After moving back to the US, I was struck by the desperation of inequality, most dramatically evident on the streets of San Francisco and all over the East Bay. The haunting words and melodies of the Winterreise kept coming to mind as the most fitting music for this societal heartbreak. After a year of research into the facts and roots of California’s homelessness, as well as work as a utility advocate, I brought my concept to life in May of 2019 as a live concert of Schubert's Winterreise performed alongside audio clips of interviews with mothers who had experienced housing instability telling their own stories. As I interviewed the mothers for this project, I was preparing for my own journey as a mother; my first child was born at the end of June 2019.
After Covid struck, I saw the opportunity to turn this into a wider reaching project by making it into a film that melds the worlds of music video and documentary, and that is my major artistic endeavor at the moment.
But it is not the only one.
Becoming a mother opened up the way I express myself publicly in a massive way. Soon after my son was born, I started writing poetry. On Instagram.
It began as a way to express what I was experiencing without posting pictures of my son all over social media.
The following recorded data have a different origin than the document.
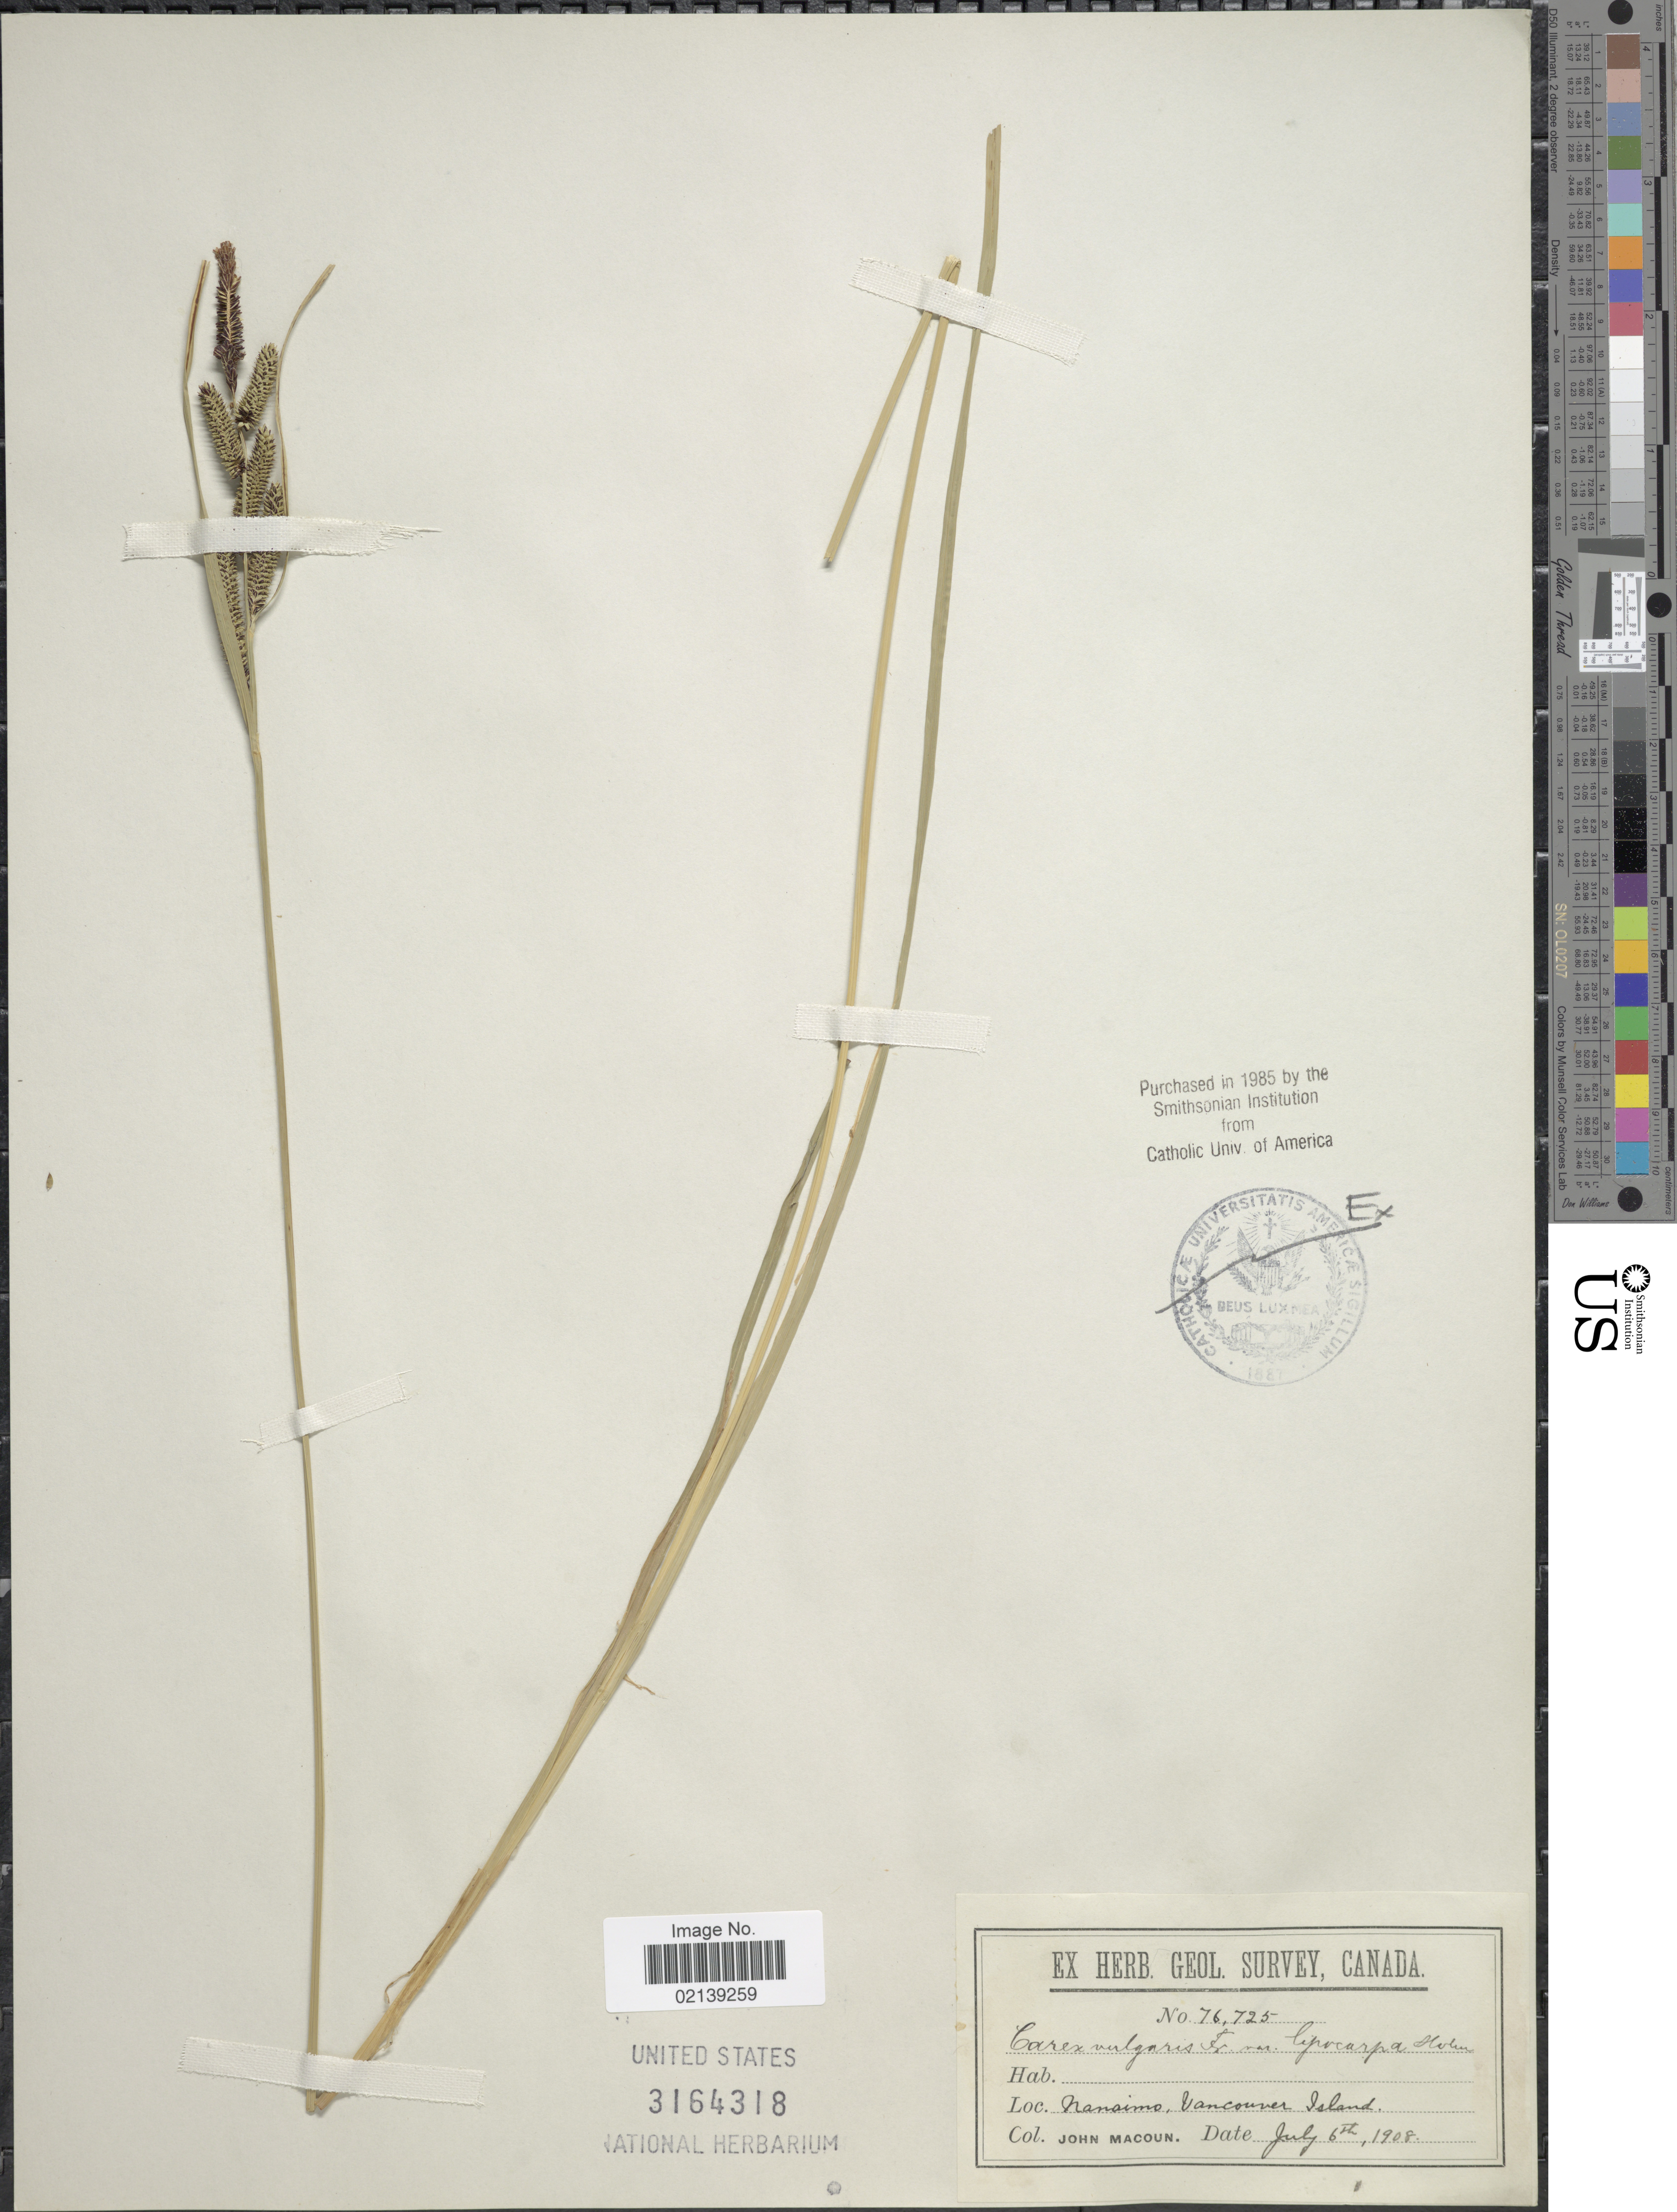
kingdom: Plantae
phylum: Tracheophyta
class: Liliopsida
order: Poales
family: Cyperaceae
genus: Carex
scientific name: Carex kelloggii var. kelloggii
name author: W. Boott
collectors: J. Macoun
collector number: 76725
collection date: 1908-07-06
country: Canada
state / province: British Columbia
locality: Nanimo, Vancouver Island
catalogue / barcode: US 3164318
My partner and I had decided we wanted to leave that up to him, so that left me with a conundrum: after sharing my life over the internet - all the way back to Livejournal days in the early 2000s - how do share this massive change in my life without sharing the center of it?
My answer was pictures of the evidence of our child and texts that shared my inner journey - the things I was noticing, feeling, experiencing as a new mom, many almost as a letter to my pre-child self.
As if to tell her, "No, you will not lose your voice. You will not disappear behind your child. Your life will crack open, you will expand, the power of who you are will have a conduit, and all these things you never understood will make so much sense."